Cavitation-induced microjets tuned by channels with alternating wettability patterns

TL;DR

This study investigates how alternating wettability patterns on capillaries influence cavitation-induced microjets, revealing that specific coatings and geometries can control jet direction, size, and consistency.

Contribution

It introduces a novel approach of using patterned wettability to tune microjet behavior in capillaries, expanding control over jet dynamics and outcomes.

Findings

Hydrophobic strips direct jets along the channel axis.

Wettability patterns affect jet breakup and drop size.
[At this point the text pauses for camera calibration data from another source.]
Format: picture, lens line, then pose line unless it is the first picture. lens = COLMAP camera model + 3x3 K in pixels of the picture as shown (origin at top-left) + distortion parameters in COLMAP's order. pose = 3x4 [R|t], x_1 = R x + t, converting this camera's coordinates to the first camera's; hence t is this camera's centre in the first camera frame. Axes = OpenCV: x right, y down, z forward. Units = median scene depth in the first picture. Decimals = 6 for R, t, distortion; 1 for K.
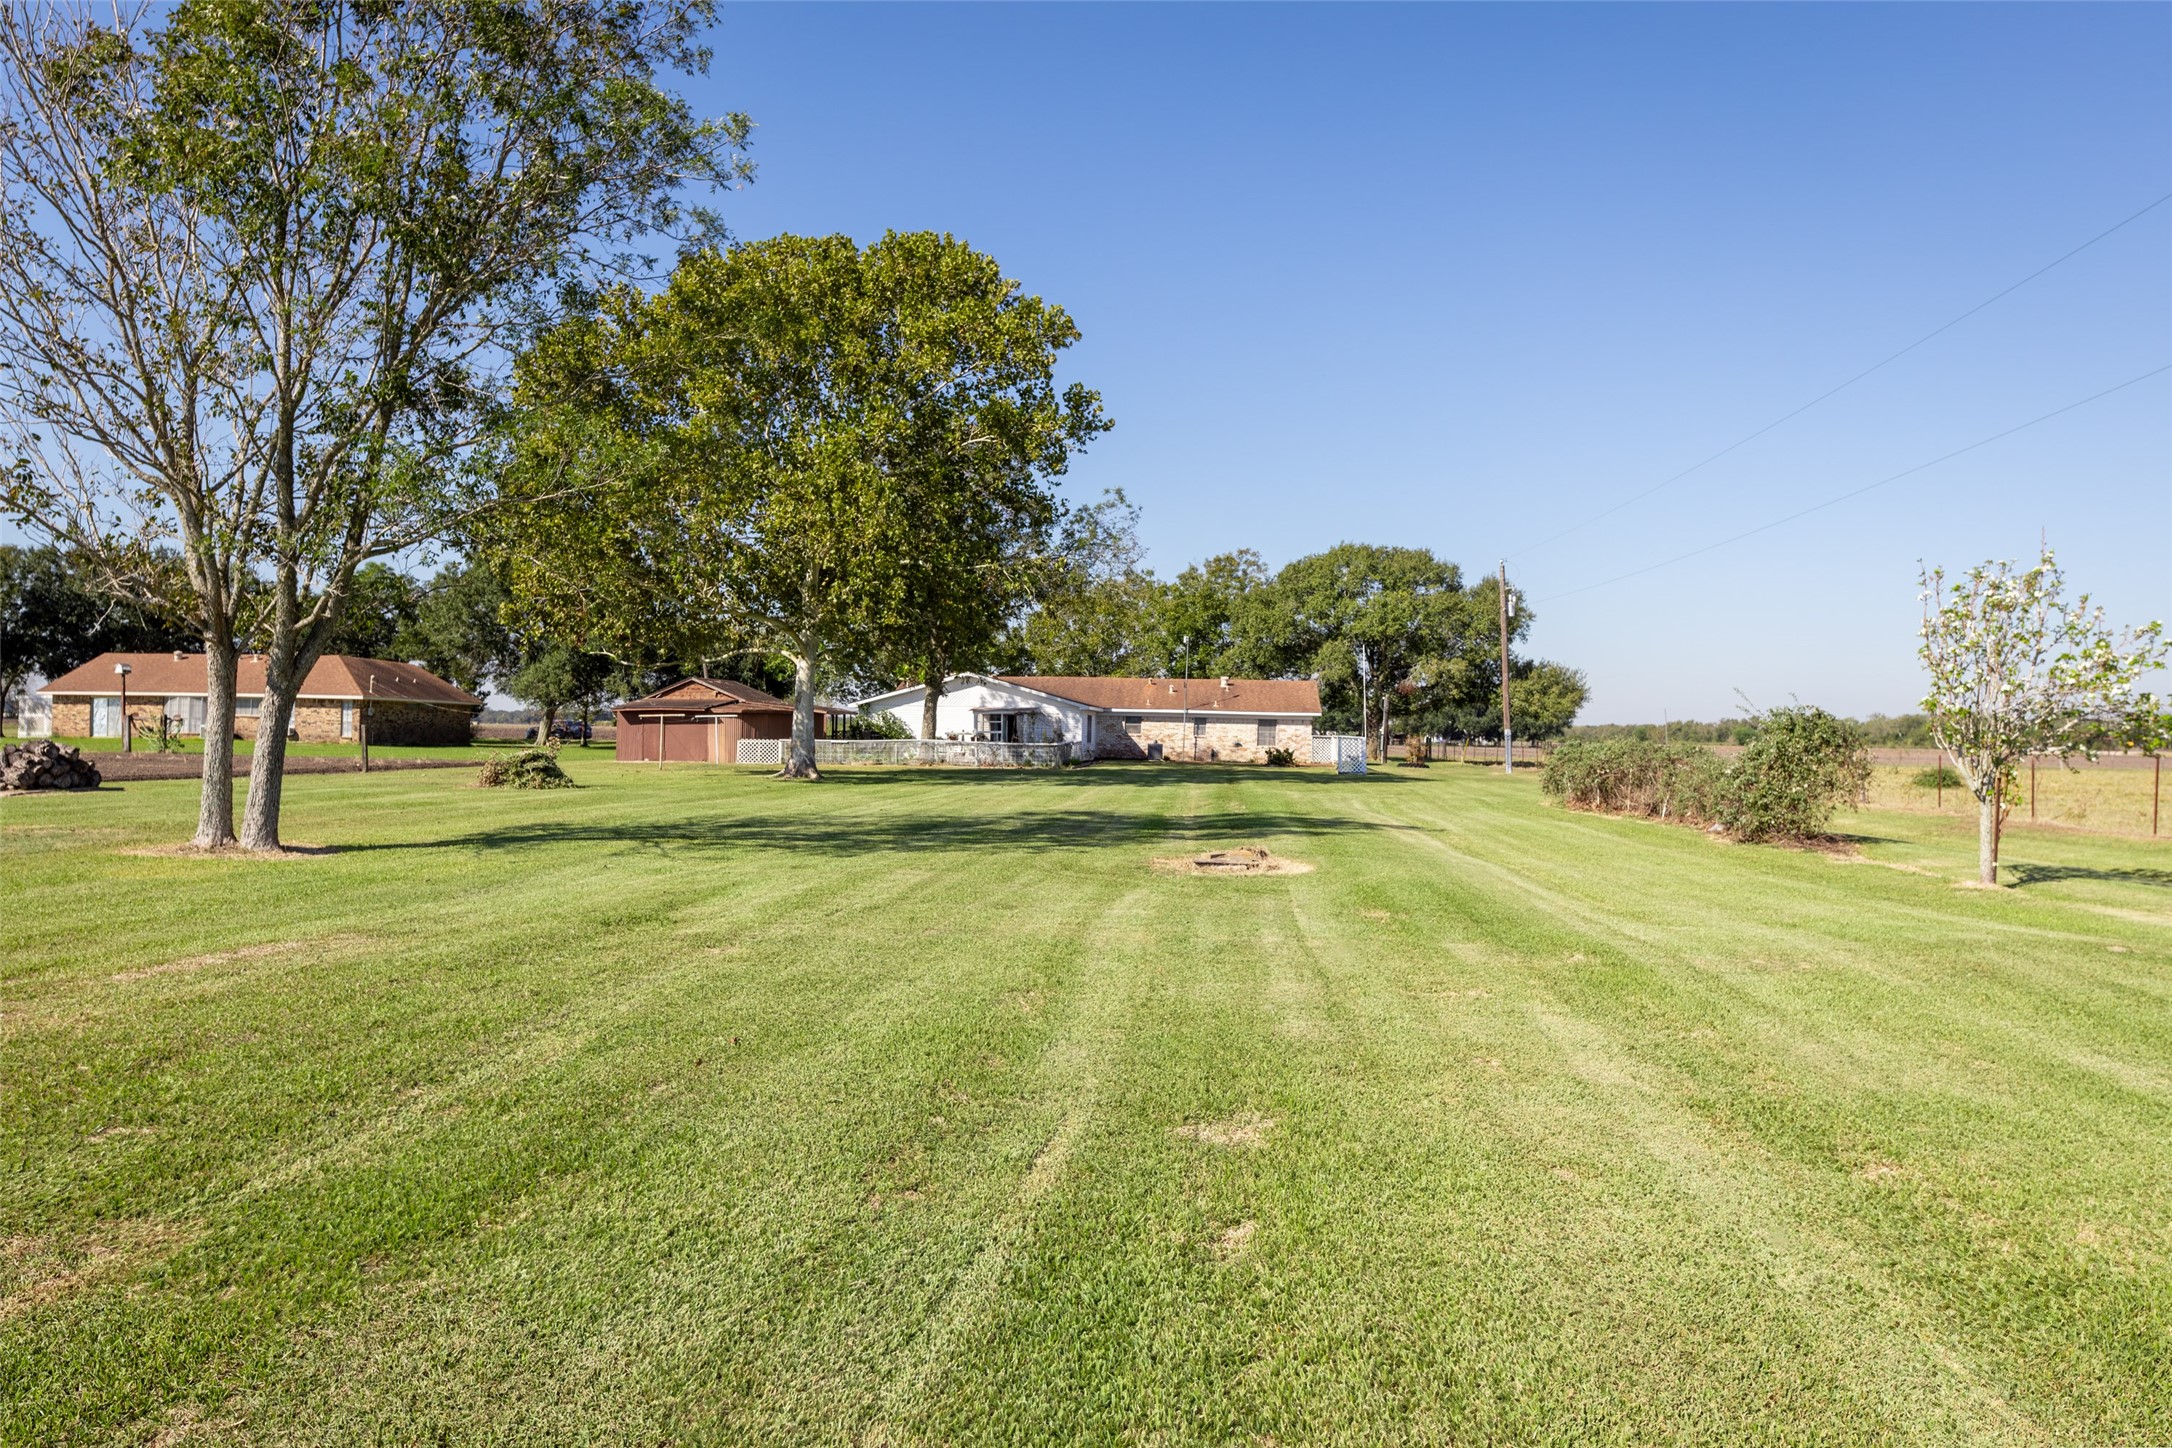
lens RADIAL K [[1418.6, 0, 1086.0], [0, 1418.6, 724.0], [0, 0, 1]] dist [-0.000833, 0.002368]
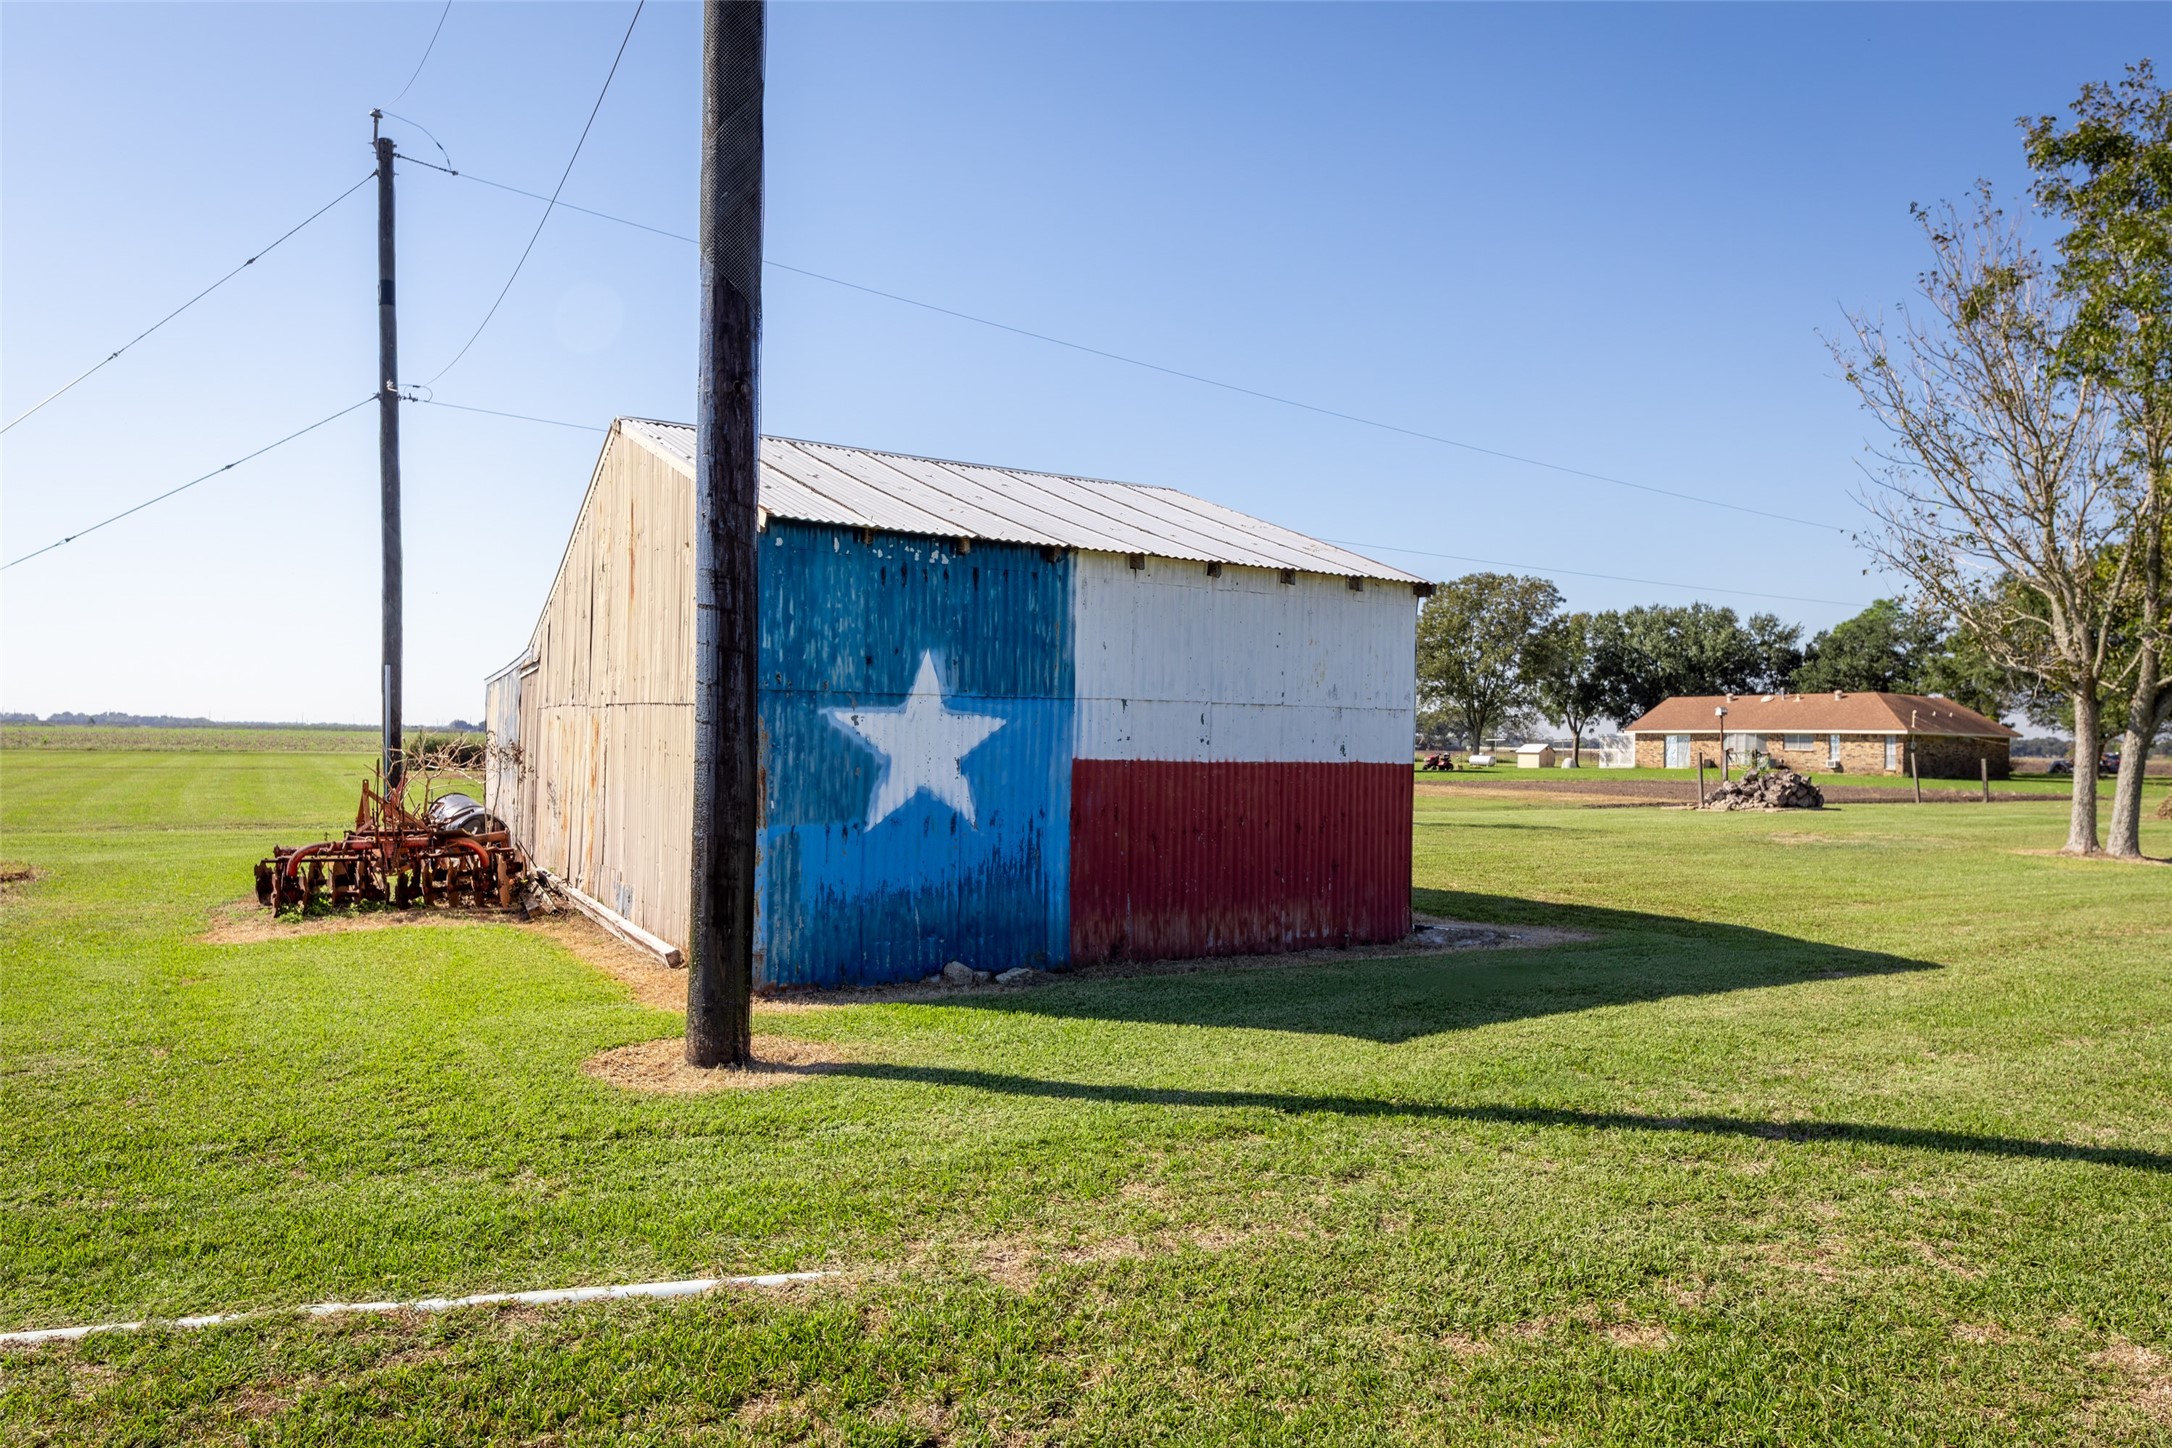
lens RADIAL K [[1418.6, 0, 1086.0], [0, 1418.6, 724.0], [0, 0, 1]] dist [-0.000833, 0.002368]
pose [[0.586782, -0.017902, -0.809547, -0.013333], [-0.000665, 0.999745, -0.022590, -0.000431], [0.809745, 0.013794, 0.586620, -0.080581]]
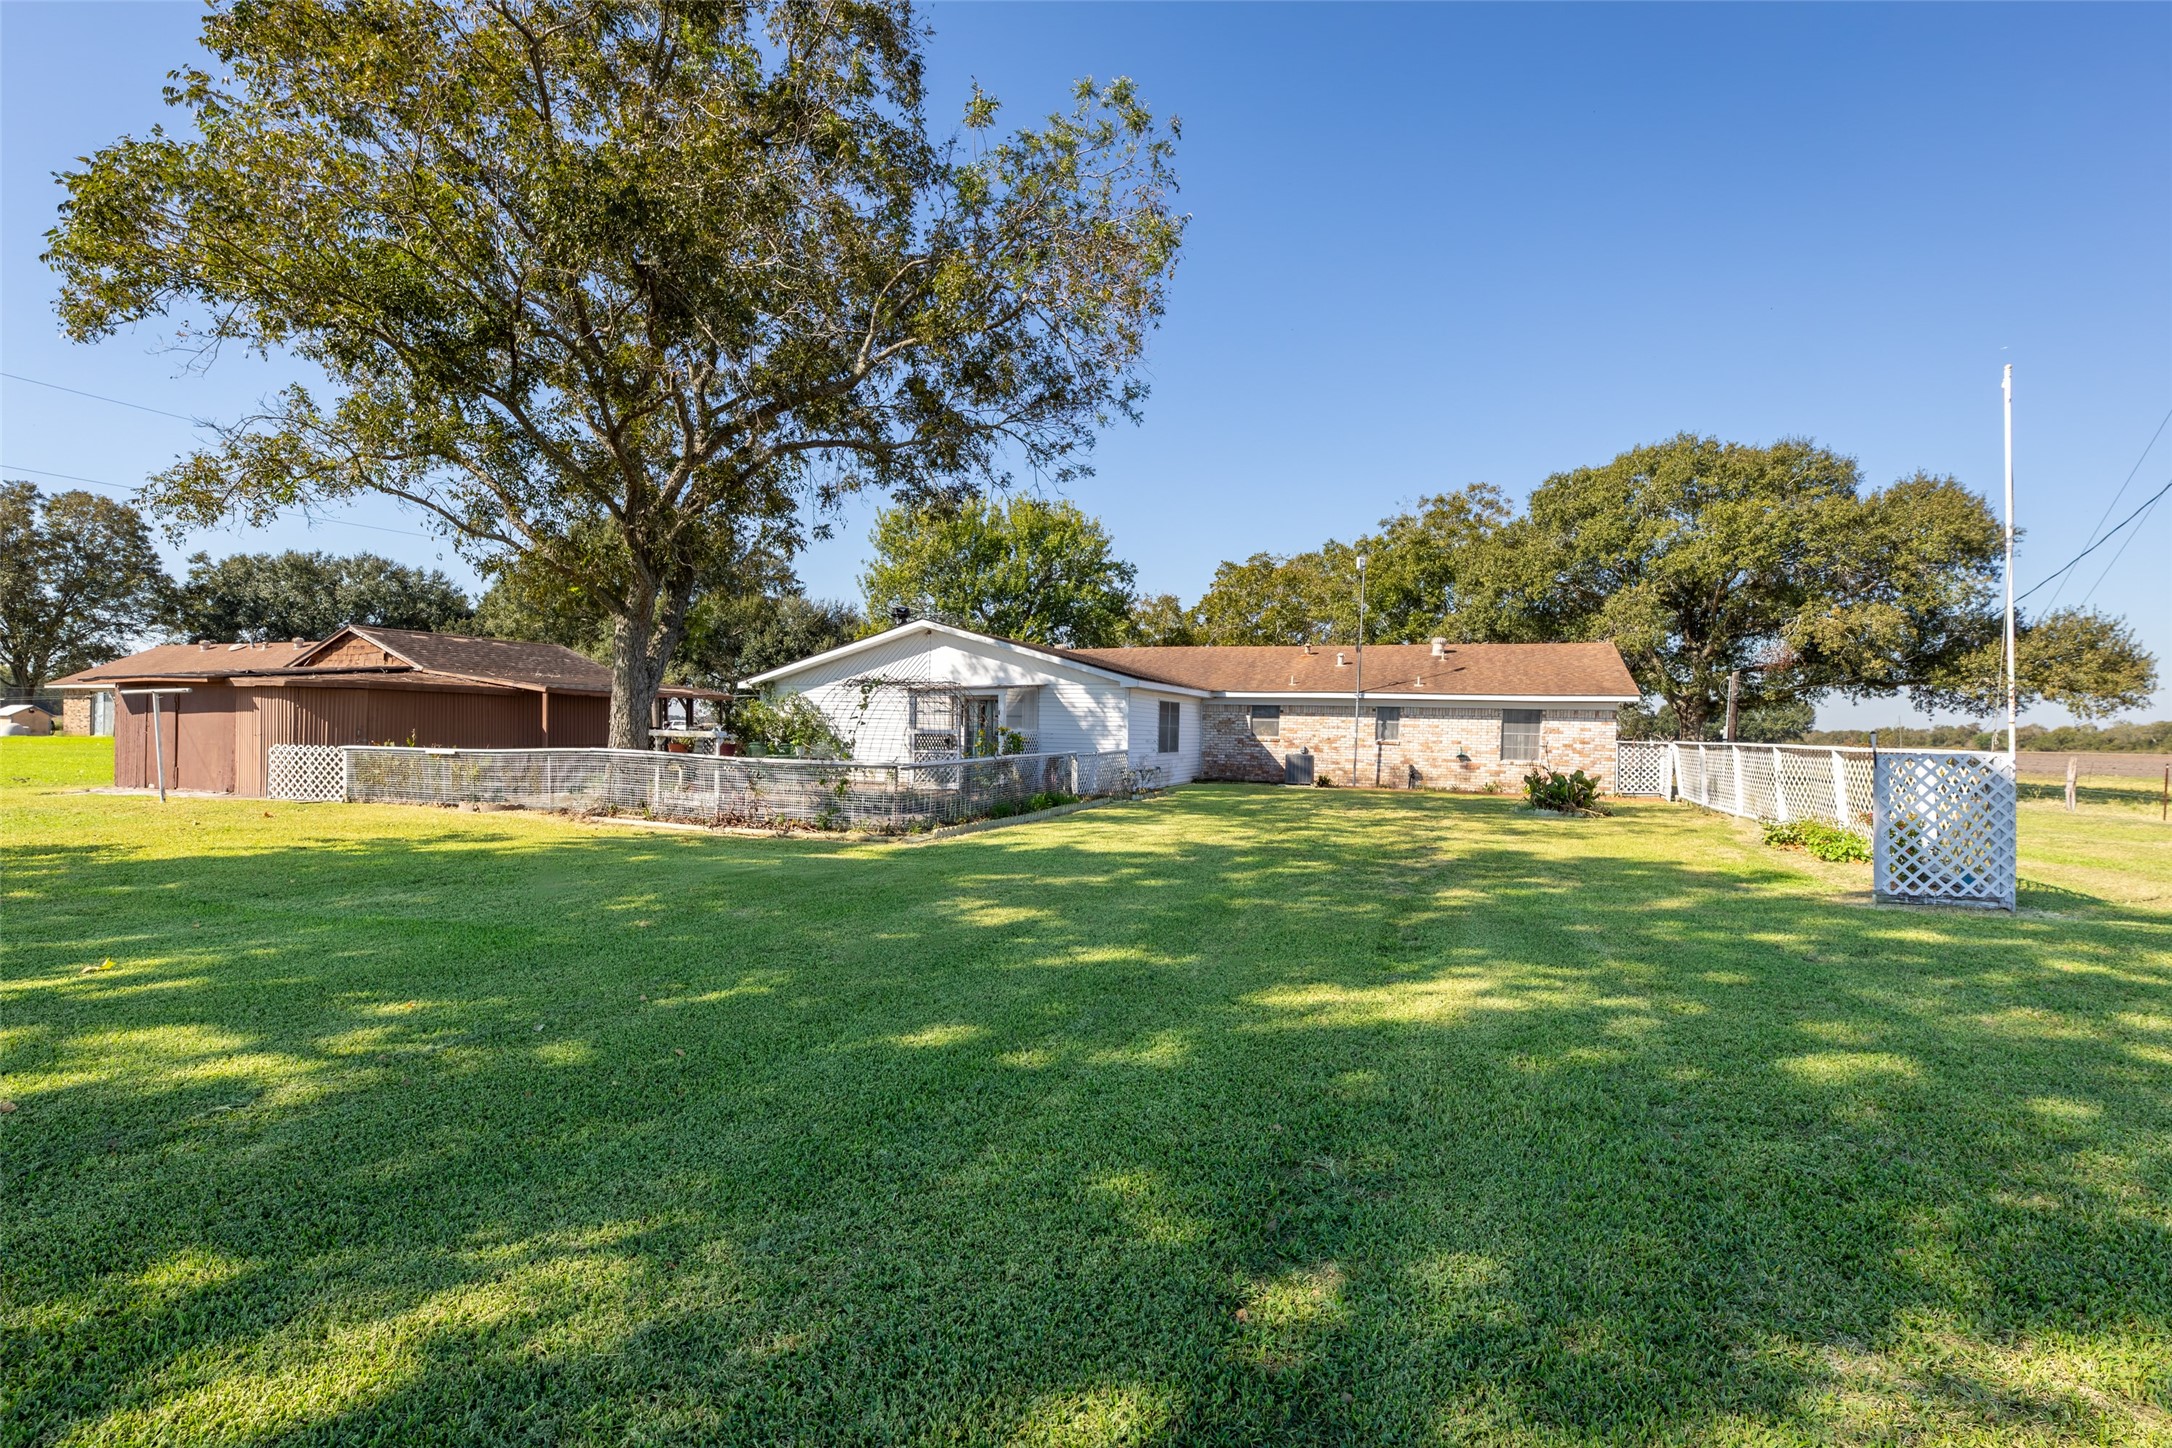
lens RADIAL K [[1038.5, 0, 1086.0], [0, 1038.5, 724.0], [0, 0, 1]] dist [0.026777, -0.000091]
pose [[0.969001, 0.001072, -0.247054, 0.070247], [-0.001964, 0.999992, -0.003363, 0.003669], [0.247049, 0.003744, 0.968996, 0.615111]]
Channel geometry and coatings influence jet consistency.

Abstract

A laser pulse focused near the closed end of a glass capillary partially filled with water creates a vapor bubble and an associated pressure wave. The pressure wave travels through the liquid toward the meniscus where it is reflected, creating a fast, focused microjet. In this study, we selectively coat the hydrophilic glass capillaries with hydrophobic strips along the capillary. The result after filling the capillary is a static meniscus which has a curvature markedly different than an unmodified capillary. This tilting asymmetry in the static meniscus alters the trajectory of the ensuing jets. The hydrophobic strips also influence the advancing contact line and receding contact line as the vapor bubble expands and collapses. We present thirteen different permutations of this system which includes three geometries and four coating schemes. The combination of geometry and coatings influences the jet breakup, the resulting drop size distribution, the trajectory of the jet tip, and the consistency of jet characteristics across trials. The inclusion of hydrophobic strips promotes jetting in line with the channel axis, with the most effective arrangement dependent on channel size.